TEXT PASSAGE Start Marker
As part of our tour, we boarded a long boat and paddled through the canals to a coconut plantation.  Their business here was all about extracting the sugary coconut milk from the coconut flowers. The job of collecting coconut nectar is probably the most labor intensive job I’ve ever seen.  He climbs over 100 coconut trees 2x every day, collects the nectar, then slices 1 cm off the end of the flower to stimulate the flow.  Once the nectar is collected, the wife boils it in these large baskets which then crystallizes into a sugar, then the coconut sugar is pressed into molds and sold at the market.  The guide whispered to me that they have a black market of making coconut hooch.  They package it in plastic water bottles and bury it on the property, selling it on the sly because it is illegal.  I tried to get a bottle of the booze but was politely rejected.

Our bike tour started from the market and we rode about 24 miles through the coconut plantation countryside.  Riding that far in high humidity without a chamois proved a bit troublesome to the nether regions.  Can you say, “Swamp Crotch”?  Ooooh, that ‘s disgusting!  I know, I know. “Kor toht” (excuse me, sorry) I think our pace of riding surprised the guides and the boys kept pushing to go faster.  After our first stop, they commented that we need to ride slower for the rest of the tour...we smiled.  The rest of our bike ride included a stop at more floating markets, a tour of a coconut processing facility, a lunch stop at a riverside restaurant and a visit to a 300 year old Buddhist temple.  The Buddhist temple was enshrouded in climbing vines and featured a sitting Buddha that you could walk around and apply gold foil to. Outside the temple, there was a traditional Thai ensemble playing music on unique instruments that we’ve never seen before.  

The lunch stop was definitely a highlight because they served a 5 course spread of amazing Thai food including a chicken curry dish that would blow your socks off.  “arroy-mahk”  I guess that curry is not really a staple of central Thailand but more common in Northern Thailand.  Riding the next 5 miles proved a bit difficult as we were pedaling with bloated bellies.

Traveling through the countryside was reminiscent of being in Latin America with the familiar smells, the burning coconut palms and husks, the lame and scruffy dogs and the partially constructed houses with raw rebar reaching skyward.   It was a very nice respite from the bustling activity of downtown Bangkok. After we boarded a ferry to visit our last floating market we found a nice tea house along the river and ordered some Thai Iced teas and just watched the world go by.  The one thing that surprised me is that the long boats here had exposed V8 engines with extremely long drive shafts that reached into the water.  Apparently, Thailand does not have the same smog requirements as does California because the engines roared to life and spewed black smoke into the sky.

Our trip back to Bangkok took us about 2 hours due to heavy Saturday traffic.  After arriving at our hotel room and putting down a cold one, I fell fast asleep.  In fact, everyone was pretty wiped and we fell asleep by 8:00 fed by a couple of bananas that were left overs from our tour.
TEXT PASSAGE End Marker
THE DATA Start Marker
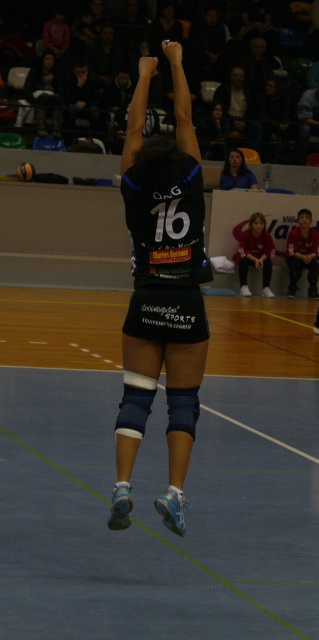
You are a photographer standing at the baseline of the volleyball court. You want to take a clear photo of the smooth skin face at upper center. Considering the distance between you and the face, is it feasible to capture a detailed closeup without using a zoom lens?

The smooth skin face at upper center is 67.59 feet away from the viewer. Without a zoom lens, capturing a detailed closeup from this distance would be challenging as the subject would appear small in the frame. A zoom lens would be necessary to achieve a clear, detailed closeup.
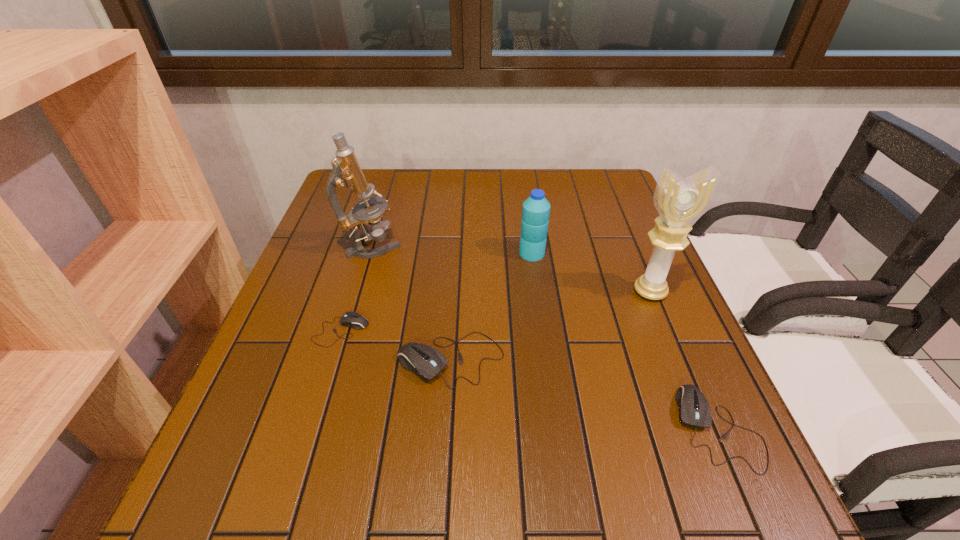
Please point a location where one more mouse_(computer_equipment) can be added evenly. Please provide its 2D coordinates. Your answer should be formatted as a tuple, i.e. [(x, y)], where the tuple contains the x and y coordinates of a point satisfying the conditions above.

[(576, 392)]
THE DATA End Marker
Quote, word for word, the portion of the Thailand travel account between "The lunch stop" and "with bloated bellies.", inclusive.

The lunch stop was definitely a highlight because they served a 5 course spread of amazing Thai food including a chicken curry dish that would blow your socks off.  “arroy-mahk”  I guess that curry is not really a staple of central Thailand but more common in Northern Thailand.  Riding the next 5 miles proved a bit difficult as we were pedaling with bloated bellies.